- Anandanagar Location in West Bengal, India Anandanagar Anandanagar (India)
- Coordinates: 22°51′22″N 88°13′00″E﻿ / ﻿22.8562456°N 88.2167816°E
- Country: India
- State: West Bengal
- District: Hooghly

Government
- • Type: Panchayati raj (India)
- • Body: Gram panchayat

Area
- • Total: 249.63 km^{2} (96.38 sq mi)
- Elevation: 10 m (33 ft)

Population (2001)
- • Total: 3,963
- • Density: 15.88/km^{2} (41.12/sq mi)

Languages
- • Official: Bengali, English
- Time zone: UTC+5:30 (IST)
- Telephone code: 03213
- ISO 3166 code: IN-WB
- Lok Sabha constituency: Hooghly
- Vidhan Sabha constituency: Singur

= Anandanagar =

Anandanagar is a village (village code 01920300, JL no 38) in Anandanagar Gram Panchayat in Singur CD block in Chandannagore Subdivision of Hooghly district in the Indian state of West Bengal.

==Geography==
Anandanagar is at .

==Demographics==
As per 2011 Census of India Anandanagar had a total population of 3,915 of which 1,916 (49%) were males and 1,999 (51%) were females. Population below 6 years was 288. The total number of literates in Anandanagar was 3,117 (85.94% of the population over 6 years).

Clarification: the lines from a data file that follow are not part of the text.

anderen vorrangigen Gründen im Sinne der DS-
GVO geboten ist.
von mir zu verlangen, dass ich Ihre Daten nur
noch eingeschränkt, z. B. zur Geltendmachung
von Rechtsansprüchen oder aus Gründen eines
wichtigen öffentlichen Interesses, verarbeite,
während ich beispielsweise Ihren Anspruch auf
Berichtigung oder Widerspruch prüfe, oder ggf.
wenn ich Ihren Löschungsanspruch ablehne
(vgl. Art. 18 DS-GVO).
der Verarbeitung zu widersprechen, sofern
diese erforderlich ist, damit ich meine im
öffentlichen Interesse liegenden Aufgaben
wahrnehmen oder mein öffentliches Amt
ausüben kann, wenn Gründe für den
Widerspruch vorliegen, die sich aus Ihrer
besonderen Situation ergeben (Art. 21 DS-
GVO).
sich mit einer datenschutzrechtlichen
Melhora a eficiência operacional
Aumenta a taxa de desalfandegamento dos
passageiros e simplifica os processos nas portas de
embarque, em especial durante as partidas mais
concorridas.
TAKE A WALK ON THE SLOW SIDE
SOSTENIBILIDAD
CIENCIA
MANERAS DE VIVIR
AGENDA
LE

Anandanagar had a population of 3,963 in the 2001 census.

==Education==

===High schools===
- Anandanagar A.C.Roy High School (Institution Code 17023) (Bengali medium)
- Anandanagar Ramanath High school (Index code G4-002) (Bengali medium)

===English Medium Schools===
There are two English medium schools in Anandanagar:
- Anandanagar Kishalay School
- Icon English Medium School

===Primary schools===
There are five primary schools in Anandanagar:
- Anandanagar Shibtala Primary School
- Anandanagar Bramhin Para Primary School
- Anandanagar North Primary School
- Anandanagar Hamangini Primary School
- Khosalpure Primary School

==Health==
There is a central government hospital 'Anandanagar Union Health Center & Rural Training Unit' under Singur unit. It has all necessary primary facilities, six-bed capacity (maternity ward), outdoor facilities for general patients.

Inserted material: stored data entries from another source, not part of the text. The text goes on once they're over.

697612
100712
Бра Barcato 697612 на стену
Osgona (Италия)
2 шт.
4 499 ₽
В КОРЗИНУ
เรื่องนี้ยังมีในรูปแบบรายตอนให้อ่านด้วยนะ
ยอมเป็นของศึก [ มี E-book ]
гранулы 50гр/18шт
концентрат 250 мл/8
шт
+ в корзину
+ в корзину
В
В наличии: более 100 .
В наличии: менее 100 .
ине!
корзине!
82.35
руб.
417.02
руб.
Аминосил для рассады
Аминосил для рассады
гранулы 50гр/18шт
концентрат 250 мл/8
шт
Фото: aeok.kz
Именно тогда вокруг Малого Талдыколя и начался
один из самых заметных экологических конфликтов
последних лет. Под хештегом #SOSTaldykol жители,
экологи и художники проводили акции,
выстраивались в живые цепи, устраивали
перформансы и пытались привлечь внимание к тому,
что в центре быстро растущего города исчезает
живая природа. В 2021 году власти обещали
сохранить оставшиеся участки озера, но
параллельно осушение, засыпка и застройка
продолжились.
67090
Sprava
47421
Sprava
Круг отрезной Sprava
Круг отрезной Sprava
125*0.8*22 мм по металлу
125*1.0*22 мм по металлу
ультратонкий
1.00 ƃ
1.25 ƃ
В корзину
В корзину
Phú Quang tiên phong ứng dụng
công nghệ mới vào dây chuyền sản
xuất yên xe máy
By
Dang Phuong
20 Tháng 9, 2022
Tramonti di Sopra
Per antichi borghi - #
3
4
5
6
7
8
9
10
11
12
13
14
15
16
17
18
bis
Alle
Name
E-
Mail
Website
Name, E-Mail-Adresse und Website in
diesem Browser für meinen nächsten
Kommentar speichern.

==Roads and transportation==
The main road is 'Anandanagar Link Road' (length 2.7 km, width 5 m). It is the main artery of the village and is connected to the SH 2 via Chandannagar-Nasibpur road. Another road renovated under 'Pradhan Mantri Gram Sadak Yojana' connects Kaliwada and Singur via Rajarbathan, Boinchipota, Anandanagar, Ratanpur.

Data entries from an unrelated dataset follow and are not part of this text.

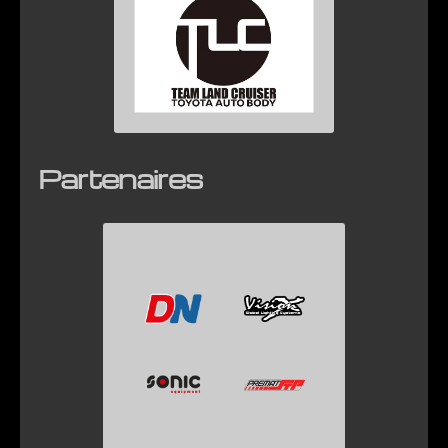
Partenaires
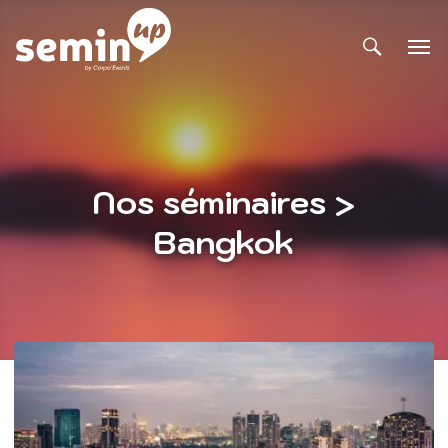
Nos séminaires >
Bangkok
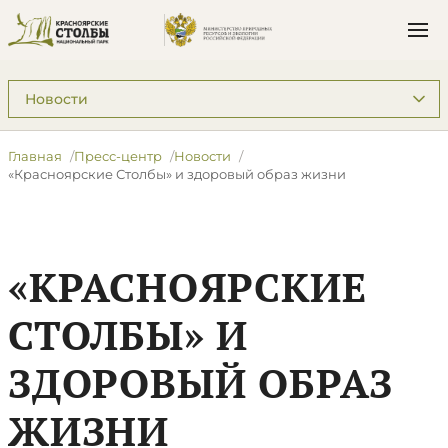
Подразделы: Пресс-центр
Главная
Пресс-центр
Новости
​«Красноярские Столбы» и здоровый образ жизни
​«КРАСНОЯРСКИЕ
СТОЛБЫ» И
ЗДОРОВЫЙ ОБРАЗ
ЖИЗНИ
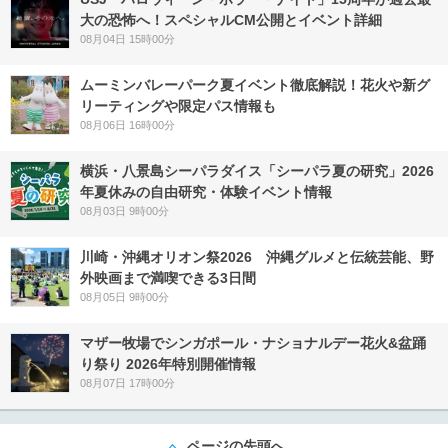
大の恐怖へ！スペシャルCM公開とイベント詳細
08月04日 15時00分
ムーミンバレーパーク夏イベント徹底解説！花火や新グ
リーティングや限定パス情報も
08月06日 16時00分
横浜・八景島シーパラダイス「シーパラ夏の研究」2026
年夏休みの自由研究・体験イベント情報
08月03日 9時00分
川崎・沖縄オリオン祭2026 沖縄グルメと伝統芸能、野
外映画まで満喫できる3日間
08月05日 9時00分
マザー牧場でシンガポール・ナショナルデー花火&盆踊
り祭り 2026年特別開催情報
08月07日 17時00分
ページの先頭へ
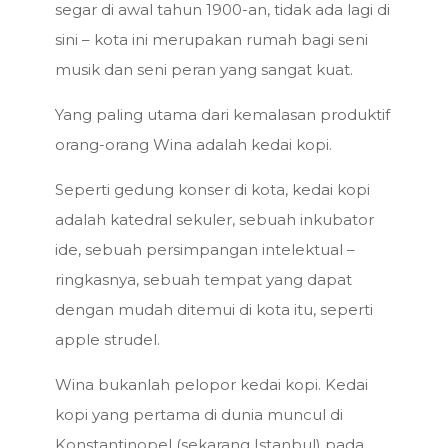
segar di awal tahun 1900-an, tidak ada lagi di
sini – kota ini merupakan rumah bagi seni
musik dan seni peran yang sangat kuat.
Yang paling utama dari kemalasan produktif
orang-orang Wina adalah kedai kopi.
Seperti gedung konser di kota, kedai kopi
adalah katedral sekuler, sebuah inkubator
ide, sebuah persimpangan intelektual –
ringkasnya, sebuah tempat yang dapat
dengan mudah ditemui di kota itu, seperti
apple strudel.
Wina bukanlah pelopor kedai kopi. Kedai
kopi yang pertama di dunia muncul di
Konstantinopel (sekarang Istanbul) pada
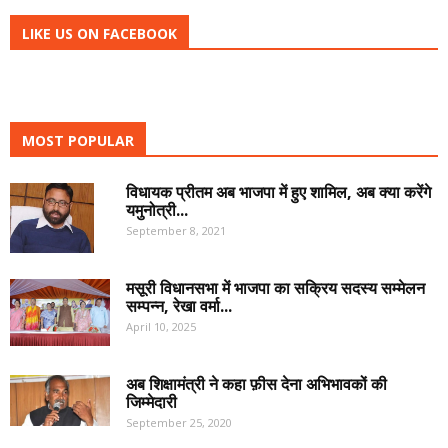
LIKE US ON FACEBOOK
MOST POPULAR
विधायक प्रीतम अब भाजपा में हुए शामिल, अब क्या करेंगे
यमुनोत्री...
September 8, 2021
मसूरी विधानसभा में भाजपा का सक्रिय सदस्य सम्मेलन
सम्पन्न, रेखा वर्मा...
April 10, 2025
अब शिक्षामंत्री ने कहा फ़ीस देना अभिभावकों की
जिम्मेदारी
September 25, 2020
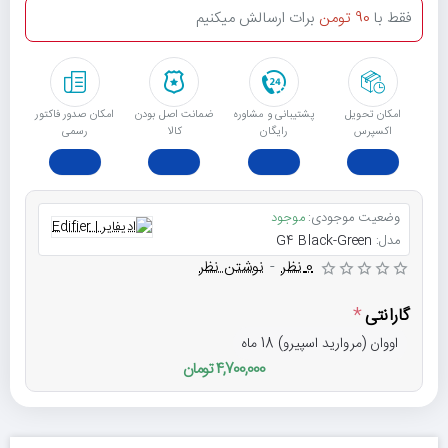
فقط با
90 تومن
برات ارسالش میکنیم
امکان تحویل
پشتیبانی و مشاوره
ﺿﻤﺎﻧﺖ اﺻﻞ ﺑﻮدن
امکان صدور فاکتور
اکسپرس
رایگان
ﮐﺎﻟﺎ
رسمی
وضعیت موجودی:
موجود
مدل:
G4 Black-Green
0 نظر
-
نوشتن نظر
گارانتی
اووان (مروارید اسپیرو) 18 ماه
4,700,000 تومان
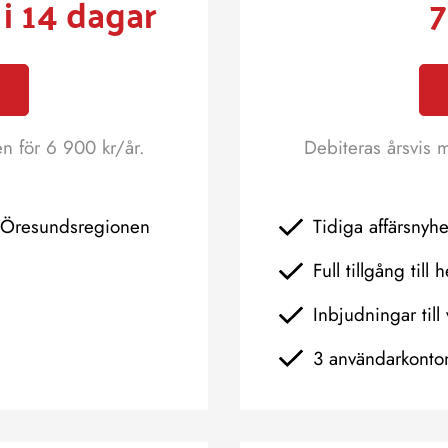
i 14 dagar
7
en för 6 900 kr/år.
Debiteras årsvis 
h Öresundsregionen
Tidiga affärsnyh
Full tillgång till 
Inbjudningar till 
3 användarkonto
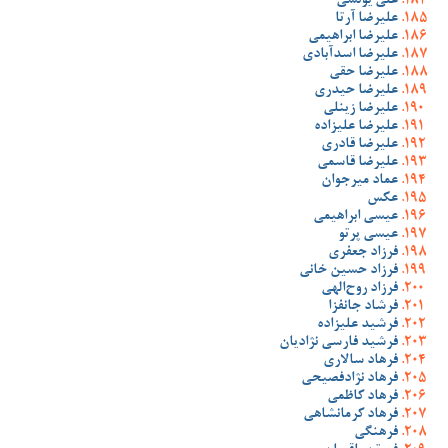
علی یونسی
علیرضا آرتا
علیرضا ابراهیمی
علیرضا اسدآبادی
علیرضا حقی
علیرضا حیدری
علیرضا زینلی
علیرضا علیزاده
علیرضا قادری
علیرضا قاسمی
عماد میرجوان
عکس
عیسی ابراهیمی
عیسی پرتو
فرزاد جعفری
فرزاد حسین خانی
فرزاد روح‌الهی
فرشاد جانفزا
فرشید علیزاده
فرشید فارسی نژادیان
فرهاد سالاری
فرهاد نژادفصیحی
فرهاد کاظمی
فرهاد کرمانشاهی
فرهنگی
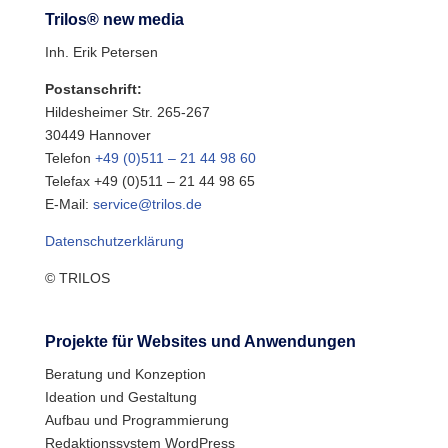
Trilos® new media
Inh. Erik Petersen
Postanschrift:
Hildesheimer Str. 265-267
30449 Hannover
Telefon
+49 (0)511 – 21 44 98 60
Telefax +49 (0)511 – 21 44 98 65
E-Mail:
service@trilos.de
Datenschutzerklärung
© TRILOS
Projekte für Websites und Anwendungen
Beratung und Konzeption
Ideation und Gestaltung
Aufbau und Programmierung
Redaktionssystem WordPress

There is Auto & Trecker service to Singur, Chandannagar and Kamarkundu. The nearest railway stations are Singur railway station and Nasibpur railway station on the Howrah-Tarakeshwar section.

==Politics==
The current Panchayat Prodhan from Anandanagar Panchayat is Prasanta Boital of AITC, who won the seat in Panchayat elections of 2023. Profulla Pore of AITC won this seat in 2003 and Prem Prasad Adhikari of AITC won this seat in 1998.